En La Guaira, el puerto cercano a Caracas, Juan Almeida, albañil desempleado, obligado por el hambre y el deber para con los suyos, discurrió hace dos meses salir a pescar en la más frágil de las embarcaciones imaginables: una cámara neumática. En Venezuela las llamamos “tripas”.
La propulsión necesaria para no estar a merced de las corrientes la brindan dos tablillas de PVC mañosamente usadas como remos, uno de los cuales a ratos se dobla en timón. Chapaletas de submarinismo completan los recursos.
Almeida pesca con anzuelos dispuestos en palangre, a distintas profundidades. No lo hace solo, con él se echan al mar, igualmente apremiados por la escasez, varios otros albañiles, vecinos de su barriada, una favela encaramada en la serranía que bordea la Costa Central.
Las fotos de Matías Delacroix que acompañan una reciente nota de Associated Press dejan ver a Almeida y sus amigos pescando en resolana, no muy alejados de la avenida costanera que los caraqueños conocemos tan bien. Es claro que se lanzan al mar desde la escollera que va de El Cardonal a la Punta de Mulatos. No son aguas mansas.

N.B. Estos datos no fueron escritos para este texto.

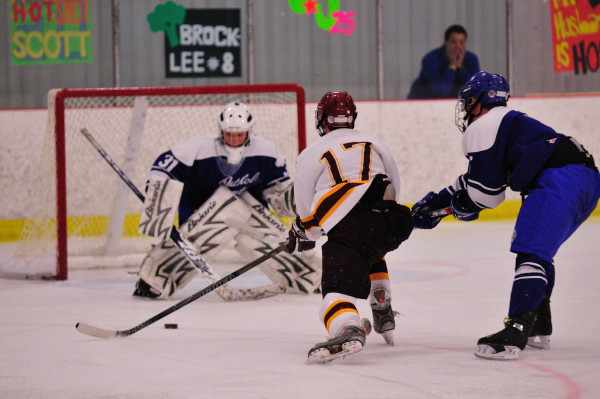
Identify the location of grey wall. The image size is (600, 399). (142, 65), (407, 42).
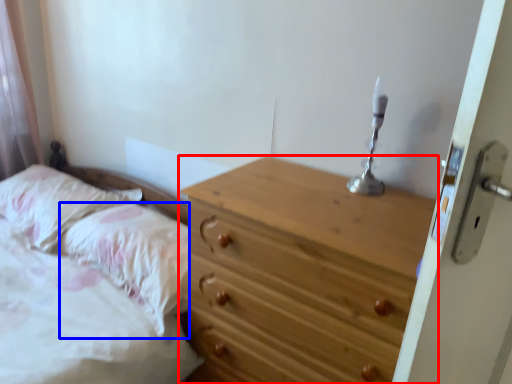
Question: Which object appears farthest to the camera in this image, chest of drawers (highlighted by a red box) or pillow (highlighted by a blue box)?

Choices:
 (A) chest of drawers
 (B) pillow

Answer: (B)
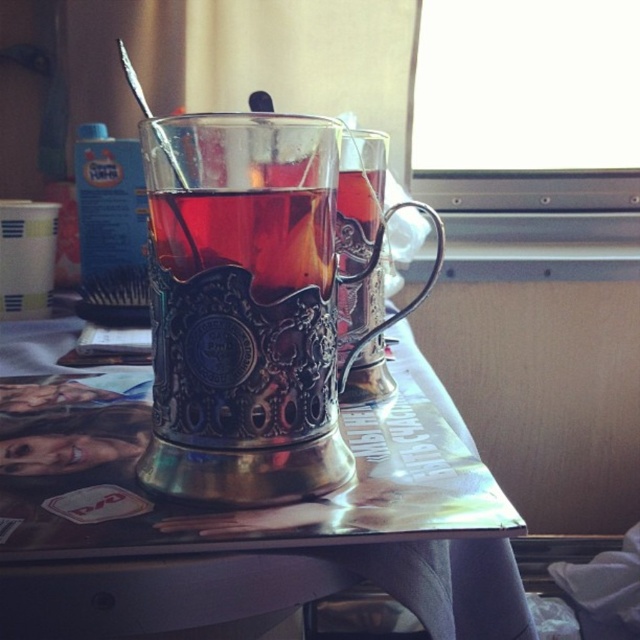
From the picture: Does shiny metallic mug at center have a lesser height compared to metallic brass table at center?

Yes.

Can you confirm if shiny metallic mug at center is positioned to the right of metallic brass table at center?

Incorrect, shiny metallic mug at center is not on the right side of metallic brass table at center.

Who is more distant from viewer, (291, 397) or (508, 634)?

Positioned behind is point (508, 634).

The width and height of the screenshot is (640, 640). I want to click on shiny metallic mug at center, so click(x=248, y=307).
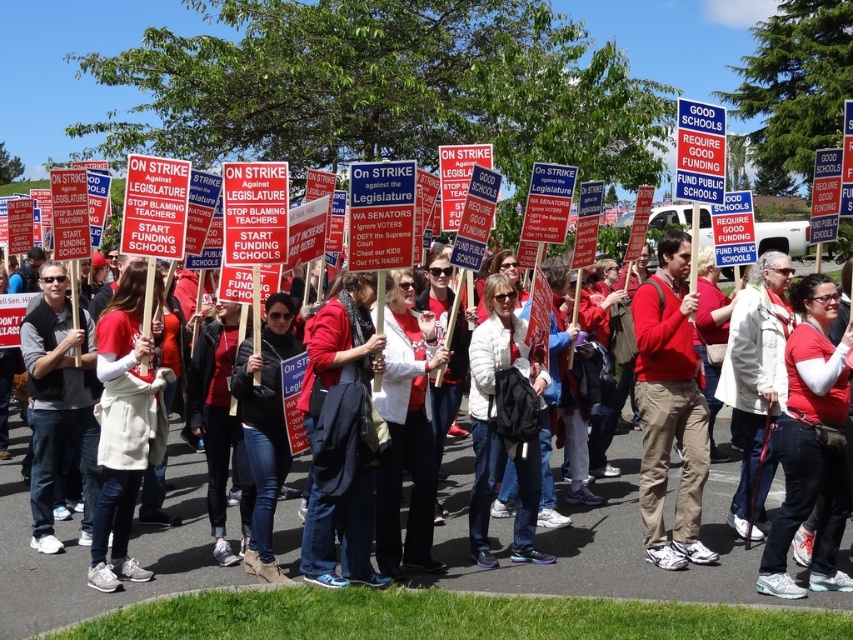
Question: Can you confirm if matte red shirt at center is thinner than gray vest at center?

Choices:
 (A) yes
 (B) no

Answer: (A)

Question: Which point appears closest to the camera in this image?

Choices:
 (A) (49, 588)
 (B) (532, 513)
 (C) (144, 321)
 (D) (657, 257)

Answer: (A)

Question: Is matte red shirt at center positioned before matte red sweater at center?

Choices:
 (A) yes
 (B) no

Answer: (B)

Question: Among these points, which one is farthest from the camera?

Choices:
 (A) (664, 532)
 (B) (242, 573)
 (C) (106, 369)

Answer: (A)

Question: Is matte red jacket at center thinner than white fleece jacket at center?

Choices:
 (A) yes
 (B) no

Answer: (B)

Question: Which of these objects is positioned farthest from the matte red shirt at center?

Choices:
 (A) matte red jacket at center
 (B) denim jeans at center
 (C) white matte jacket at center
 (D) gray vest at center

Answer: (D)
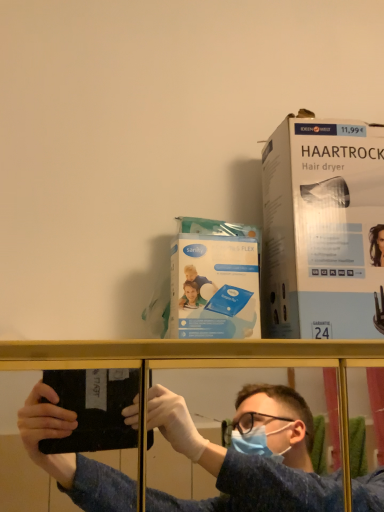
Question: Is blue fabric shirt at center in front of white cardboard box at upper right, marked as the first paperback book in a right-to-left arrangement?

Choices:
 (A) yes
 (B) no

Answer: (A)

Question: Is blue fabric shirt at center located outside white cardboard box at upper right, marked as the first paperback book in a right-to-left arrangement?

Choices:
 (A) yes
 (B) no

Answer: (A)

Question: Is blue fabric shirt at center facing away from white cardboard box at upper right, the 2th paperback book in the left-to-right sequence?

Choices:
 (A) no
 (B) yes

Answer: (A)

Question: From the image's perspective, is blue fabric shirt at center beneath white cardboard box at upper right, marked as the first paperback book in a right-to-left arrangement?

Choices:
 (A) yes
 (B) no

Answer: (A)

Question: Is blue fabric shirt at center aimed at white cardboard box at upper right, the 2th paperback book in the left-to-right sequence?

Choices:
 (A) no
 (B) yes

Answer: (A)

En otro tiempo, Almeida y sus amigos posiblemente animarían una croniquilla volandera sobre la ingeniosidad de los lugareños en plan de pesquería. Solo que el país que Almeida puede ver desde su tripa es hoy, tras 20 años de «socialismo del siglo XXI», el más pobre del Hemisferio, muy por detrás de Cuba, Nicaragua y Haití.
Sin trabajo, debido a una recesión que pronto cumplirá siete años— se estima que a fines de año la caída del PIB será del 20% —, con una inconcebible hiperinflación de 10.000 % y precios dolarizados, Almeida se tiene por afortunado al vivir frente al mar, donde al menos no necesita dólares sino bogar con arrojo y saber cebar anzuelos. Nunca antes Venezuela había pasado tanta hambre como la que a simple vista se aprecia en todas partes.
El más reciente informe del Programa Mundial de Alimentos de Naciones Unidas, publicado en abril pasado, se refiere a 2019. Fue este el año en que la crisis alimentaria arreció en todo el mundo, al punto de pronosticar para 2020 que 135 millones de personas en 55 países iban a hallarse en lo que los expertos llaman “inseguridad alimentaria severa”.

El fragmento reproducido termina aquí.